A lawmaker from Turkey’s main pro-Kurdish party is pressing the government to explain why planes registered in Israel appear to be flying over Turkey, even after officials announced a ban on Israeli air traffic last month.

    Ömer Faruk Gergerlioğlu, a member of parliament for the pro-Kurdish Peoples’ Democratic Party (DEM Party), submitted a series of written questions to Foreign Minister Hakan Fidan on Monday.

    He pointed out that international flight-tracking websites still show Israeli-registered aircraft crossing Turkish skies.

    This comes two weeks after Fidan told parliament that Turkey had closed its airspace to Israeli planes, shut its ports to Israeli ships and cut off all trade with the country.

    The measures were announced in August 2025 as part of Ankara’s escalating response to Israel’s ongoing military campaign in Gaza.

    For Turkey the restrictions were meant to signal solidarity with Palestinians and punish Israel diplomatically and economically.

    But Gergerlioğlu said the reality on the ground does not match the government’s tough rhetoric.

    He asked whether the airspace ban covers all types of flights, including commercial passenger planes, military aircraft, private jets and cargo planes.

    He also demanded to know the dates and details of official aviation notices, known as NOTAMs, that would legally enforce such restrictions.

    The lawmaker pressed for explanations about any exceptions, such as humanitarian aid flights or medical evacuations.

    He even asked whether Israeli aircraft have been allowed to cross Turkish military corridors and whether fuel stops or training exercises had taken place.

    Turkey’s August measures, although packaged by Ankara as such, were not a blanket ban, but instead targeted Israeli-flagged ships or planes and vessels operated by the Israeli government, while leaving room for foreign-flagged ships to continue doing business with Israel using Turkish ports as well as Israeli commercial flights crossing Turkish airspace.

    That nuance may now become a political liability, as opposition lawmakers accuse the government of misleading the public.

    Israel’s military campaign in Gaza, launched after the October 7, 2023, Hamas attacks, has included extensive bombardment, mass displacement and restrictions on humanitarian aid, and killed more than 64,900 Palestinians while injuring more than 164,000, according to the Gaza health authorities.
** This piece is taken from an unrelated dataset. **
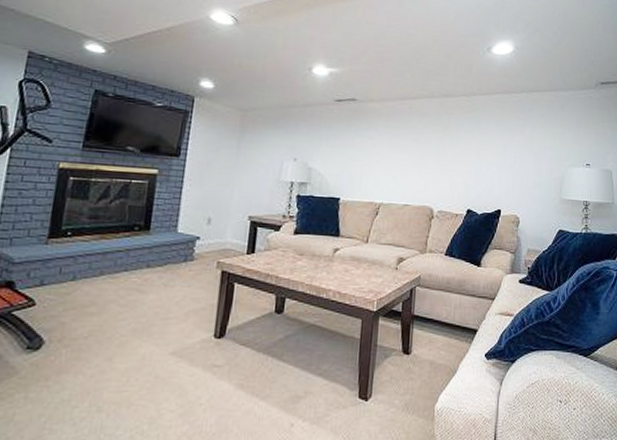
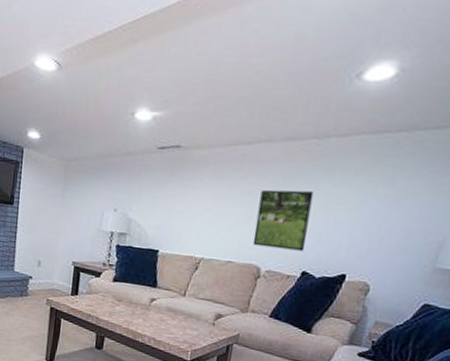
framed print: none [424,138,468,192] -> present [252,190,314,252]

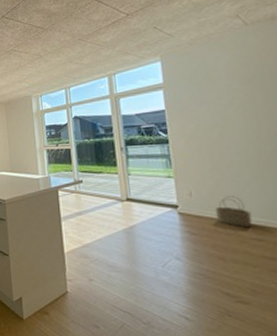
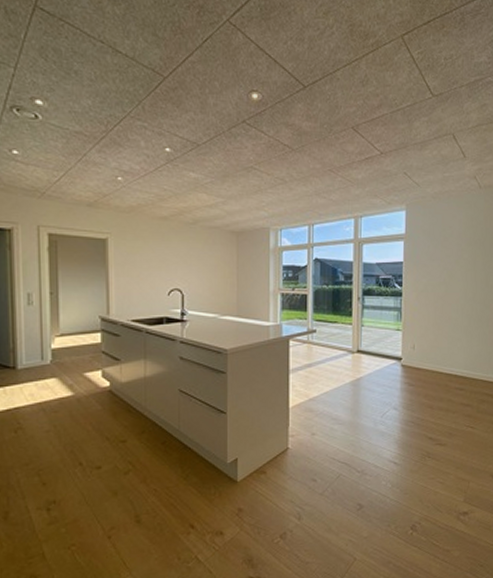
wicker basket: present [215,196,252,228] -> none [431,349,458,379]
    Corraborating these figures were remarks last week by Israel’s former chief of staff, retired general Herzi Halevi, who confirmed that more than 200,000 Palestinians have been killed or injured in Gaza since October 2023, and that “not once” in the course of the conflict were military operations inhibited by legal advice.

    Leading international organizations, including Amnesty International and Human Rights Watch, have concluded that Israel’s military operations in Gaza amount to genocide.

    On September 1 the International Association of Genocide Scholars, the world’s foremost academic body on the subject, passed a resolution declaring that Israel’s campaign meets the definition of genocide under the 1948 UN Genocide Convention.